Inside Politics

Firms ponder major shifts in workspace abound

Wednesday, May 5th, 2021 00:00 |
Office workspace. Photo/Courtesy

The workplace will in next three years witness a significant transformation as most multinationals prepare for life post-Covid pandemic.

Latest research by Knight Frank estimates that 65 per cent of business entities with foreign presence are looking to adjust the workplace, taking into account the changing operating environment.

Knight Frank’s second edition of its Our Space report expects new workplace dynamics to emerge in the long term.

They expect to see a safer, sustainable and smarter offices, even though the physical office will remain essential to corporate culture.

Age of agile working

“There is a mood of change. Global firms are looking beyond the pandemic and are focused on how their workplaces can enhance corporate culture and re-engage employees in a new age of agile working,” said Knight Frank’s William Beardmore-Gray, the global head of occupier services and commercial agency.

The survey released Monday observed that of 400 firms that took part in the research, majority will embrace a new era of agile working by enhancing their corporate offices, not abandoning them.

The need to improve office amenities or adjust workplace strategies will see up to one in four firms relocate their corporate headquarters after the pandemic.

An estimated 38 per cent of those firms are likely to relocate their corporate headquarters (HQ) within such a move according to the report expected to set the scene for significant activity in the office market and competition for the highest quality and best located space in the coming years.

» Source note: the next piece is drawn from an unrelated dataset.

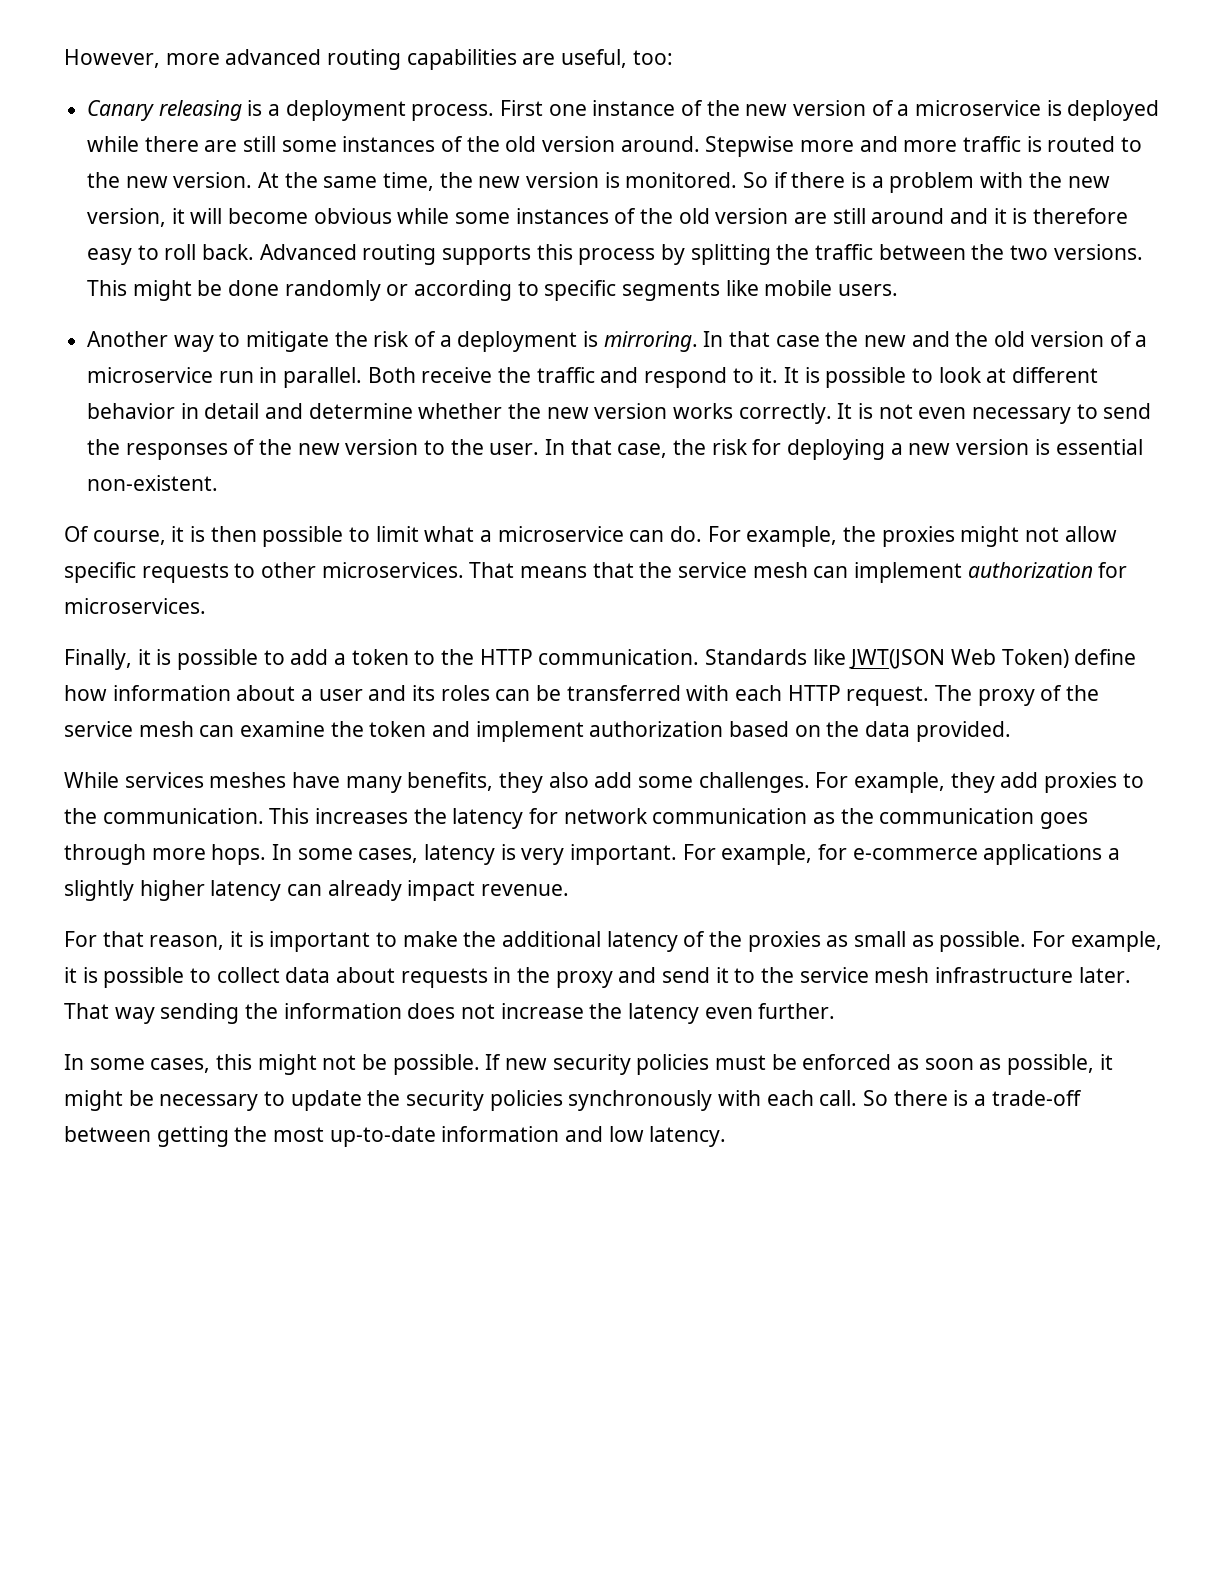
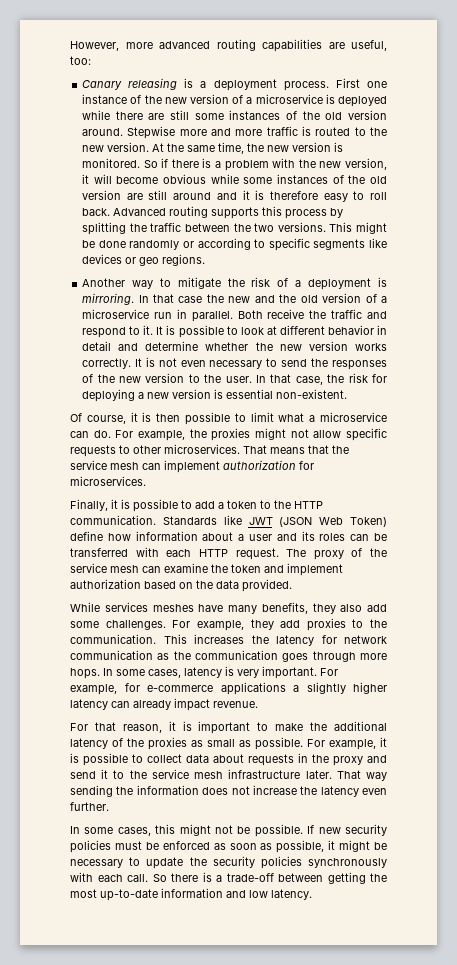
[764,280,899,296] mobile users. -> [82,254,206,266] devices or geo regions.
[849,649,946,669] JWT(JSON -> [248,517,313,527] JWT (JSON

“There will be a flight to quality space, with 92 per cent of firms planning to increase or retain the same level of quality in their offices.

In total, 65 percent of firms plan to grow or stabilize their current level of space,” reads the report in part.

Operations in several corporations both local and international, came to a grinding halt as workers were quietly sent home when the pandemic hit early last year, amid reduced work and falling revenues.